More than 20 volunteers have turned out for the annual fish count. The water is so clear that Heim can easily spot redds, the shallow depressions of clean gravel scoured by female salmon into which they deposit eggs.
“The main issues facing the Tsolum today are low water flows in the summer and restoring riparian areas,” Heim says, adding that sedimentation from past logging continues to have downstream impacts on fish habitat.
In many ways, today’s Tsolum is a picture of a healthy river.
But the story of the river’s health is still evolving.
For White, Mount Washington is like a rocky relationship that you can’t get out of, no matter how hard you try.
Since the 2009 pit capping, runoff has begun to erode channels in a steep section of the covered mine site — the only part of the site not revegetated or covered with woody debris.
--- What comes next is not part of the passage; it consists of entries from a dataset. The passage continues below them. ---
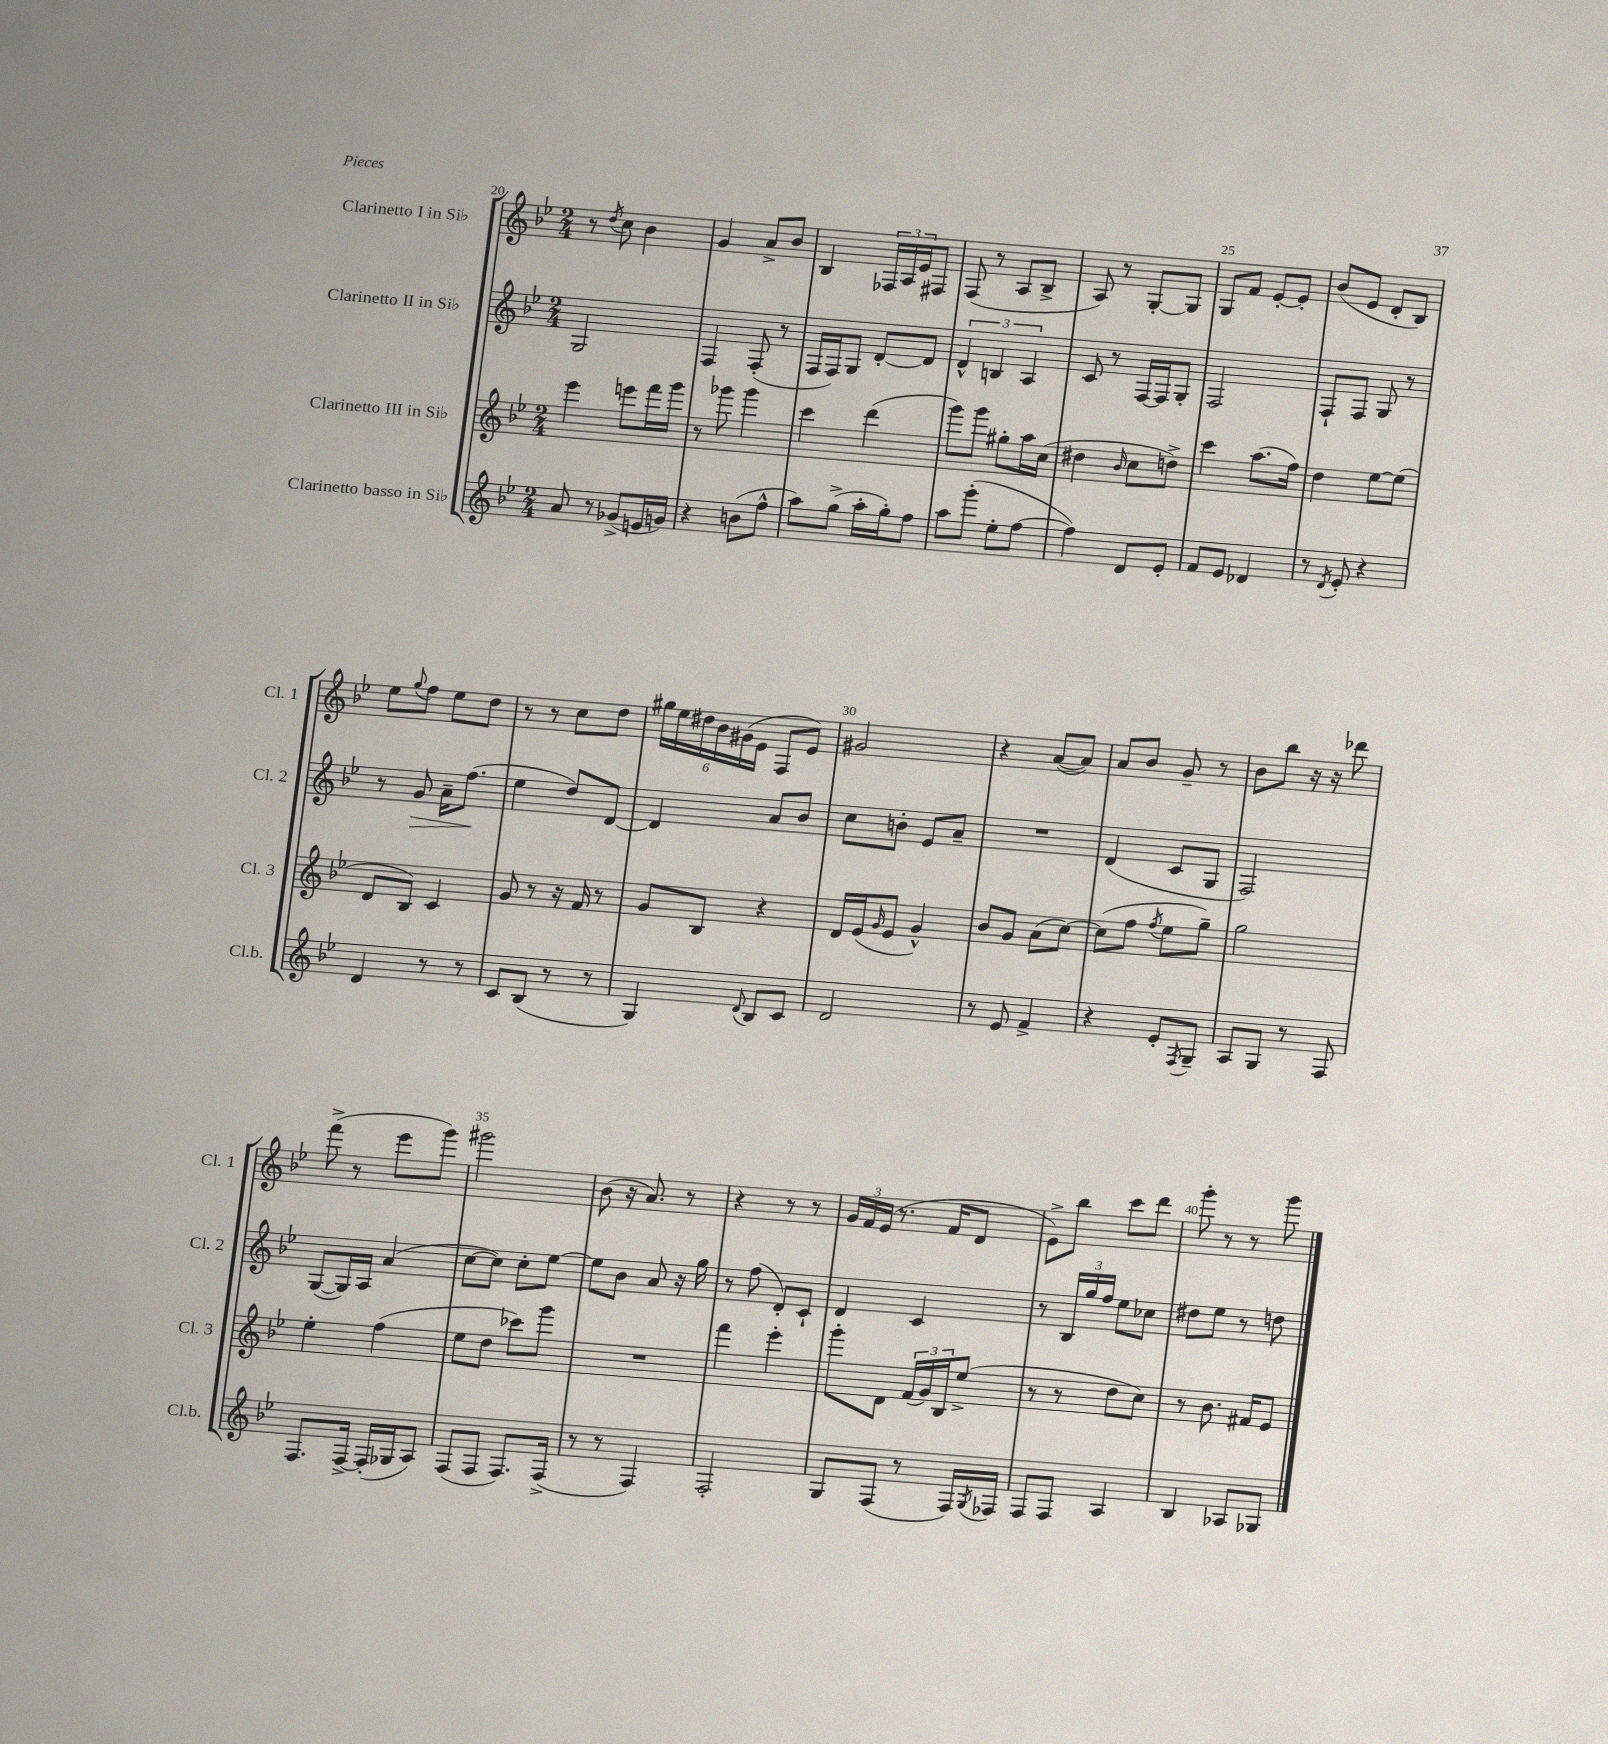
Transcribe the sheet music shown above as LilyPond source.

<<
\new StaffGroup <<
\new Staff = "s0" \with { instrumentName = "Clarinetto I in Sib" shortInstrumentName = "Cl. 1" } {
    \clef treble \key bes \major \numericTimeSignature \time 2/4
    r8 \acciaccatura { d''8 } c''8 bes'4 |
    g'4 a'8-> bes'8 |
    bes4 \tuplet 3/2 { fes16 a16 ees'16 } fis8 |
    f8( r8 a8 bes8-> |
    a8) r8 g8~-. g8 |
    g8 f'8 ees'8~-. ees'8-. |
    bes'8( ees'8 d'8-. bes8) |
    ees''8 \appoggiatura { g''8 } f''8 ees''8 d''8 |
    r8 r8 c''8 d''8 |
    \tuplet 6/4 { gis''16 ees''16 dis''16 bes'16 gis'16( ees'16 } f8 ees'8) |
    gis'2 |
    r4 a'8~( a'8) |
    a'8 bes'8 g'8-- r8 |
    bes'8 bes''8 r16 r16 des'''8 |
    f'''8->( r8 ees'''8 g'''8) |
    gis'''2 |
    bes'8( r16 a'8.) r8 |
    r4 r8 r8 |
    \tuplet 3/2 { g'16 f'16 ees'16( } r8. f'16 d'8 |
    ees'8->) bes''8 c'''8 d'''8 |
    g'''8-. r8 r8 g'''8 \bar "|." |
}
\new Staff = "s1" \with { instrumentName = "Clarinetto II in Sib" shortInstrumentName = "Cl. 2" } {
    \clef treble \key bes \major \numericTimeSignature \time 2/4
    g2 |
    f4 f8-.( r8 |
    f16 f16) g8 d'8~-. d'8 |
    \tuplet 3/2 { d'4-^ b4 a4 } |
    c'8 r8 f16~ f16 g8-. |
    f2 |
    f8-! f8 g8 r8 |
    r8 g'8\> a'16-- f''8.\!( |
    ees''4 d''8) d'8~ |
    d'4 a'8 bes'8 |
    c''8 b'8-. ees'8 a'8-- |
    R2 |
    d'4( c'8 g8 |
    f2) |
    g8~( g16) a16 a'4( |
    c''8~ c''8) c''8-. ees''8~ |
    ees''8 bes'8 a'8 r16 g''16 |
    r8 f''8( d'8-.) c'8-! |
    d'4 c'4 |
    r8 \tuplet 3/2 { bes16 g''16 f''16 } ees''8 ces''8 |
    dis''8 ees''8 r8 d''8 \bar "|." |
}
\new Staff = "s2" \with { instrumentName = "Clarinetto III in Sib" shortInstrumentName = "Cl. 3" } {
    \clef treble \key bes \major \numericTimeSignature \time 2/4
    ees'''4 e'''8 f'''16 g'''16 |
    r8 ges'''8 ges'''4 |
    c'''4 d'''4( |
    g'''8) g'''8 gis''8-. a''16 c''16( |
    dis''4 \grace { bes'16 } c''8 d''8->) |
    c'''4 a''8.( f''16) |
    d''4 ees''8~ ees''8( |
    d'8 bes8) c'4 |
    g'8 r8 r16 f'16 r8 |
    g'8 bes8 r4 |
    d'16 ees'16( \grace { g'16 } ees'8 g'4-^) |
    bes'8 g'8 a'8( c''8~) |
    c''8( f''8 \acciaccatura { f''8 } ees''8 g''8--) |
    g''2 |
    ees''4-. f''4( |
    ees''8 d''8 ces'''8) g'''8 |
    R2 |
    f'''4 ees'''4-. |
    g'''8-. d'8 \tuplet 3/2 { f'16( g'16) bes16 } ees''8->( |
    r8 r8 d''8 c''8) |
    r8 bes'8. fis'16 ees'8 \bar "|." |
}
\new Staff = "s3" \with { instrumentName = "Clarinetto basso in Sib" shortInstrumentName = "Cl.b." } {
    \clef treble \key bes \major \numericTimeSignature \time 2/4
    a'8 r8 ges'8->( e'16 g'16) |
    r4 b'8( f''8-^ |
    a''8) g''8->( a''16-. g''16-.) f''8 |
    a''8 g'''8-.( ees''8-. f''8~ |
    f''4) d'8 ees'8-. |
    f'8 ees'8 des'4 |
    r8 \acciaccatura { d'8 } ees'8-. r4 |
    d'4 r8 r8 |
    c'8 bes8( r8 r8 |
    g4) \appoggiatura { d'8 } bes8 c'8 |
    d'2 |
    r8 ees'8 f'4-> |
    r4 ees'8-. \acciaccatura { f8 } g8-- |
    a8 g8 r8 f8 |
    f8. f16~-> f16-.( ges16 a8) |
    f8( f8 f8.) f16->( |
    r8 r8 f4) |
    f2-. |
    g8 f8( r8 f16) \acciaccatura { g8 } fes16 |
    f8 f8 a4 |
    bes4 aes8 ges8 \bar "|." |
}
>>
>>
\layout { \context { \Score currentBarNumber = #20 \override BarNumber.break-visibility = ##(#f #t #t) barNumberVisibility = #(every-nth-bar-number-visible 5) } }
The fear is that the membrane will be uncovered and exposed to damaging UV radiation.
“It’s something we’re concerned about,” White admits.
The Tsolum River Restoration Society plans to continue to put pressure on the government to make sure the mine is properly cleaned up.
Public pressure may be the most important piece of any mine reclamation effort, according to William Price, an environmental scientist with Natural Resource Canada’s mine effluent section.
Speaking at an October seminar in Smithers, hosted by the Bulkley Valley Research Centre, Price noted that a robust regime of maintenance and monitoring is critical to prevent the unraveling of years of volunteer effort and expensive remediation.
According to Price, it’s not whether or not society will need the products of sulphide mining, which go into electric vehicle batteries, flat screen TVs, wiring homes and countless other every day utilitarian needs. Rather, it’s whether or not we’ll manage mines responsibly.
Update December 17, 2019 at 3:45 p.m. PST. Two photo captions were updated to clarify the role of water drainage on the mine site. The first concerns the under pipe which drains water captured under the geomembrane. The second caption clarifies the image of Pyrrhotite Creek draining into the natural wetland. The costs of clean up at the Faro and Britannia mines were clarified to reflect the fact these amounts are estimates and not costs already paid by taxpayers.